Materials and Methods

Data sources

In 2004, a nationwide notifiable infectious diseases reporting information system (NIDRIS) was established in China. In 2008, HFMD was listed as a class C notifiable infectious disease. All of the HFMD cases were required to be reported to the NIDRIS within 24 hours after diagnosis. The diagnosis of HFMD cases was based on the national clinic guide published by the Chinese Ministry of Health24. Daily cases of HFMD in Chengdu during 2011–2015 were obtained from NIDRIS. According to the preliminary analysis, 99.60% of HFMD cases occurred among children aged 0–14 years during the study period. So HFMD cases under the age of 15 years were chosen in the present study.

Daily data of air pollutants from 2011 to 2015 were collected from the Sichuan Environmental Monitoring Center, including PM10, SO2, and NO2. Meteorological data were obtained on a daily basis from the China Meteorological Data Sharing Service System.

Statistical analyses

In the present study, a time-series regression based on a generalized linear model with a poisson family was used to examine the effect of PM10 on HFMD incidence. In this regression, the association with PM10 was specified with a standard distributed lag nonlinear model (DLNM)25,26, which can model simultaneously non-linear and lagged effects. The model is shown below:

$$\begin{array}{lll}\mathrm{log}\,[E({Y}_{t})] & = & \mathrm{int}\,ercep+cb(p{m}_{10})+ns({\rm{weather}}\,{\rm{variables}})+ns({\rm{air}}\,{\rm{pollutants}})\\ & & +{\beta }_{1}Trend+{\beta }_{2}Holiday+{\beta }_{3}Dow,\end{array}$$

where t indicates study days, \({Y}_{t}\) denotes the daily number of HFMD cases, and cb(pm10) means the cross-basis function for the space of the predictor and the lag dimension of daily PM10. We selected a cross-basis composed of a natural cubic spline for the exposure response, and a natural cubic spline for the lag response. The Akaike Information Criterion was used to evaluate the choice of degrees of freedom (df)25. The lag period was extended to 14 days to investigate the potential lag associations based on the incubation period of HFMD infections (usually around 3–5 days)24 and previous studies11,12. ns(weather variables) represents natural cubic spline fits to relative humidity and mean temperature, both with three df. ns(air pollutants) represents natural cubic spline fits to SO2 and NO2, both with three df. Trend represents a variable of the calendar month and year, which is used to control for long-term trends and seasonal effects. Dow represents the day of the week. Holiday is a binary variable indicating whether day t was a public holiday. \({\beta }_{1}\), \({\beta }_{2}\), and \({\beta }_{3}\) represent the regression coefficients.

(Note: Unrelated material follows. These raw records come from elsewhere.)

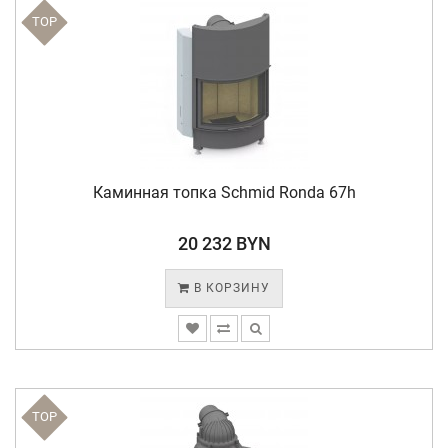
TOP
Каминная топка Schmid Ronda 67h
20 232 BYN
В КОРЗИНУ
TOP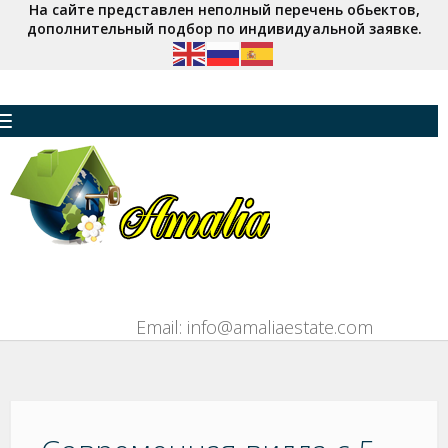
На сайте представлен неполный перечень обьектов,
дополнительный подбор по индивидуальной заявке.
Toggle navigation
Email: info@amaliaestate.com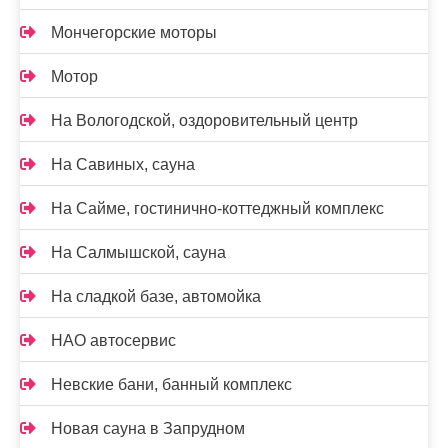
Мончегорские моторы
Мотор
На Вологодской, оздоровительный центр
На Савиных, сауна
На Сайме, гостинично-коттеджный комплекс
На Салмышской, сауна
На сладкой базе, автомойка
НАО автосервис
Невские бани, банный комплекс
Новая сауна в Запрудном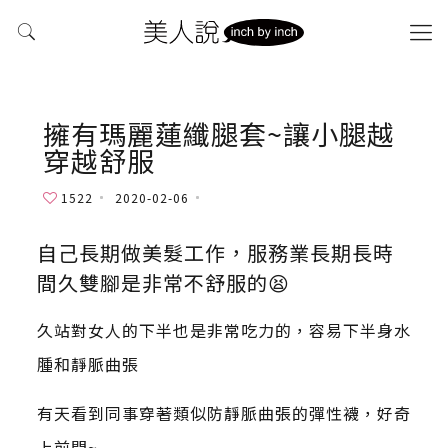
擁有瑪麗蓮纖腿套~讓小腿越
穿越舒服
1522
2020-02-06
自己長期做美髮工作，服務業長期長時
間久雙腳是非常不舒服的😫
久站對女人的下半也是非常吃力的，容易下半身水
腫和靜脈曲張
有天看到同事穿著類似防靜脈曲張的彈性襪，好奇
上前問~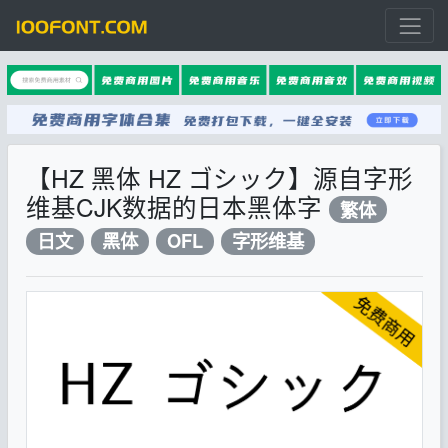
【HZ 黑体 HZ ゴシック】源自字形
维基CJK数据的日本黑体字
繁体
日文
黑体
OFL
字形维基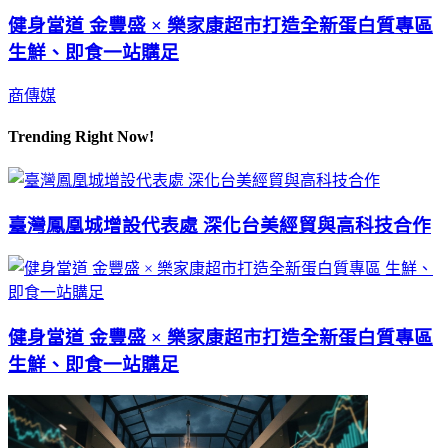
健身當道 金豐盛 × 樂家康超市打造全新蛋白質專區
生鮮、即食一站購足
商傳媒
Trending Right Now!
臺灣鳳凰城增設代表處 深化台美經貿與高科技合作
健身當道 金豐盛 × 樂家康超市打造全新蛋白質專區
生鮮、即食一站購足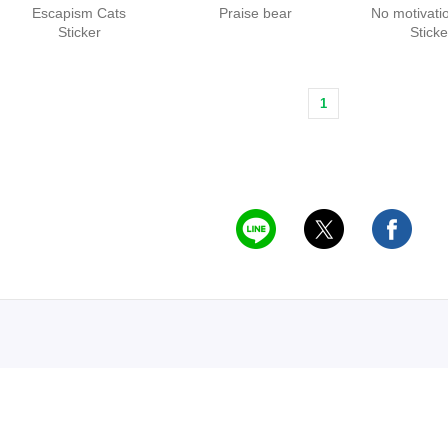
Escapism Cats
Praise bear
No motivati
Sticker
Sticke
1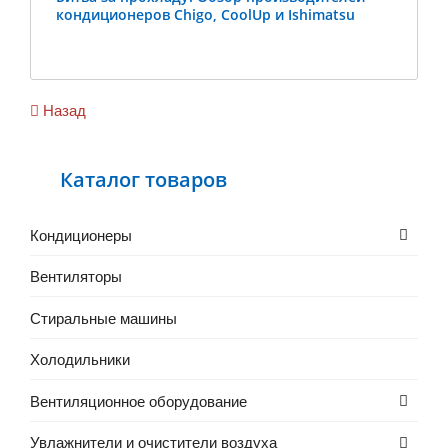
кондиционеров Chigo, CoolUp и Ishimatsu
Previous
Ne
Назад
Каталог товаров
–
Кондиционеры
–
Вентиляторы
Стиральные машины
Холодильники
Вентиляционное оборудование
Увлажнители и очистители воздуха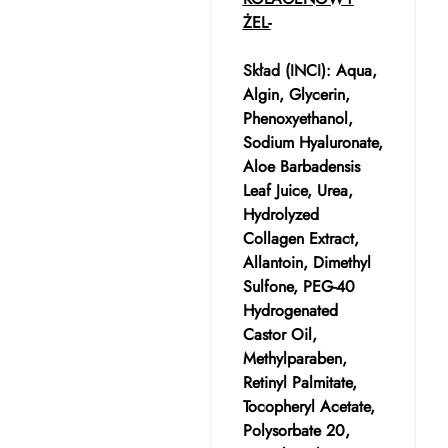
ŻEL-
Skład (INCI):
Aqua,
Algin, Glycerin,
Phenoxyethanol,
Sodium Hyaluronate,
Aloe Barbadensis
Leaf Juice, Urea,
Hydrolyzed
Collagen Extract,
Allantoin, Dimethyl
Sulfone, PEG-40
Hydrogenated
Castor Oil,
Methylparaben,
Retinyl Palmitate,
Tocopheryl Acetate,
Polysorbate 20,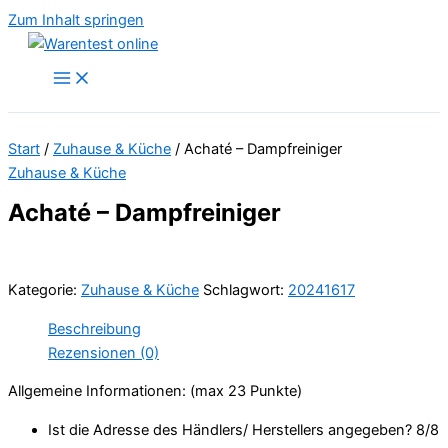
Zum Inhalt springen
Start
/
Zuhause & Küche
/ Achaté – Dampfreiniger
Zuhause & Küche
Achaté – Dampfreiniger
Kategorie:
Zuhause & Küche
Schlagwort:
20241617
Beschreibung
Rezensionen (0)
Allgemeine Informationen: (max 23 Punkte)
Ist die Adresse des Händlers/ Herstellers angegeben? 8/
8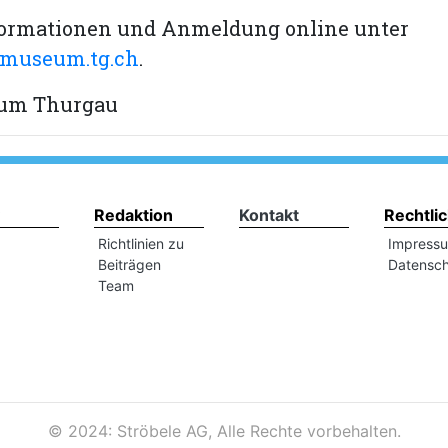
formationen und Anmeldung online unter
museum.tg.ch
.
um Thurgau
Redaktion
Kontakt
Rechtli
Richtlinien zu
Impress
Beiträgen
Datensch
Team
©
2024: Ströbele AG, Alle Rechte vorbehalten.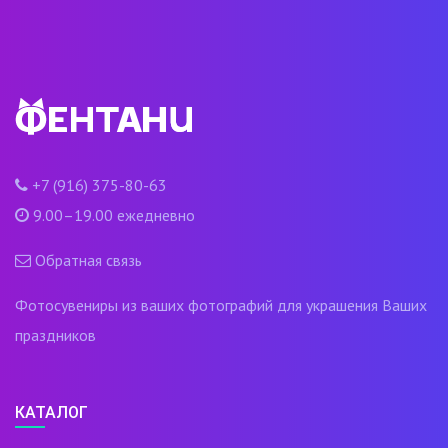
+7 (916) 375-80-63
9.00–19.00 ежедневно
Обратная связь
Фотосувениры из ваших фотографий для украшения Ваших
праздников
КАТАЛОГ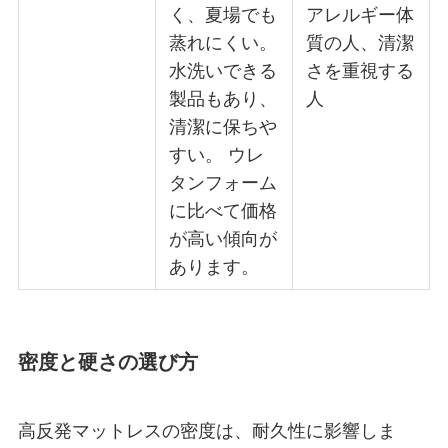
く、夏場でも
アレルギー体
蒸れにくい。
質の人、清潔
水洗いできる
さを重視する
製品もあり、
人
清潔に保ちや
すい。 ウレ
タンフォーム
に比べて価格
が高い傾向が
あります。
密度と硬さの選び方
高反発マットレスの密度は、耐久性に影響しま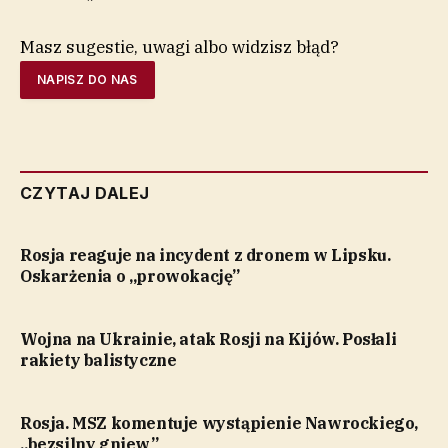
Masz sugestie, uwagi albo widzisz błąd?
NAPISZ DO NAS
CZYTAJ DALEJ
Rosja reaguje na incydent z dronem w Lipsku.
Oskarżenia o „prowokację”
Wojna na Ukrainie, atak Rosji na Kijów. Posłali
rakiety balistyczne
Rosja. MSZ komentuje wystąpienie Nawrockiego,
„bezsilny gniew”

Stratified analyses were conducted by gender (female and male) and pathogen group (CVA16 and EV71). We performed sensitivity analyses to evaluate the robustness of the results: changing the df (3–6) for climate factors and air pollutants. R packages, including “spline” and “dlnm”, were adopted to create the model.

Ethics approval

In 2008, HFMD was listed as a class C notifiable infectious disease. The present study was based on official HFMD surveillance data in Sichuan Province. No confidential information was included because analyses were performed at the aggregate level. The research protocol was approved by the institutional review board of the School of Public Health, Sichuan University. In the current study, all of the methods were conducted in accordance with the approved research protocol. Since all of the patients’ records were anonymized and no individual information can be identified, informed consent was not required.